Reputation: 5655
I am trying to stream a file in perl and tokenize the lines and include the tokens.
I have:
while( $line =~ /([\/][\d]*[%].*?[%][\d]*[\/]|[^\s]+|[\s]+)/g ) {
my $word = $1;
#...
}
But it doesn't work when there's no spaces in the token.

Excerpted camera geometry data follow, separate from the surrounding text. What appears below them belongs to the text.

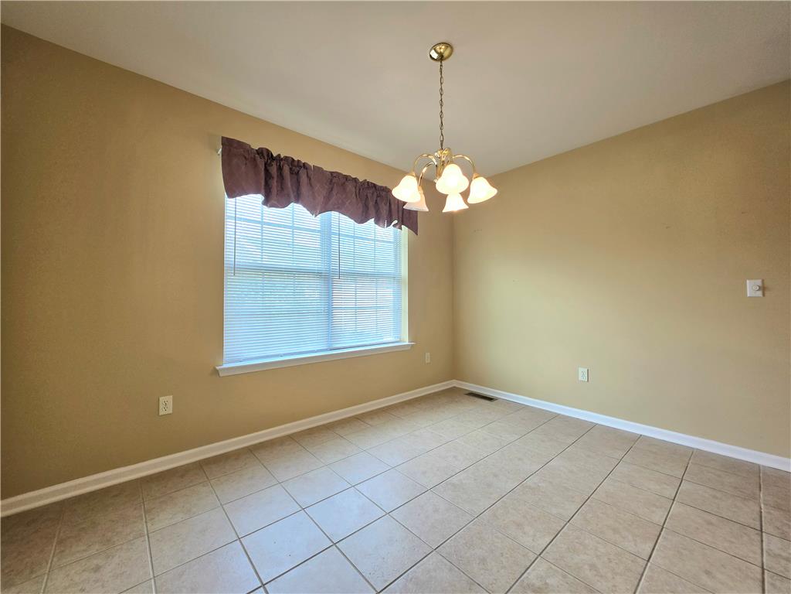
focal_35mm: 13
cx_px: 396
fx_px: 297
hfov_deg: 106.2
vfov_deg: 89.9
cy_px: 297
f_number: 1.9
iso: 32
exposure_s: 1/120
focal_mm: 2.2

For example, if my line is:
$line = '/15%one (1)(2)%15/ is a /%good (1)%/ +/%number(2)%/.'
I would like to split that line into:
$output =
[
'/15%one (1)(2)%15/',
' ',
'is',
' ',
'a',
'/%good (1)%/',
' ',
'+',
'/%number(2)%/',
'.'
]
What is the best way to do this?
Upvotes: 0
Views: 296
Reputation: 385996
(?:(?!STRING).)*
is to STRING
as [^CHAR]*
is to CHAR
, so
my @tokens;
push @tokens, $1
while $line =~ m{
\G
( \s+
| ([\/])([0-9]*)%
(?: (?! %\3\2 ). )*
%\3\2
| (?: (?! [\/][0-9]*% )\S )+
)
}sxg;
but that doesn't validate. If you want to validate, you could use
my @tokens;
push @tokens, $1
while $line =~ m{
\G
( \s+
| ([\/])([0-9]*)%
(?: (?! %\3\2 ). )*
%\3\2
| (?: (?! [\/][0-9]*% )\S )+
| \z (*COMMIT) (*FAIL)
| (?{ die "Syntax error" })
)
}sxg;
The following also validates, but it's a bit more readable and makes it easy to differentiate the token types.:
my @tokens;
for ($line) {
m{\G ( \s+ ) }sxgc
&& do { push @tokens, $1; redo };
m{\G ( ([\/])([0-9]*)% (?: (?! %\3\2 ). )* %\3\2 ) }sxgc
&& do { push @tokens, $1; redo };
m{\G ( (?: (?! [\/][0-9]*% )\S )+ ) }sxgc
&& do { push @tokens, $1; redo };
m{\G \z }sxgc
&& last;
die "Syntax error";
}
pos
will get you information about where the error occurred.
Upvotes: 2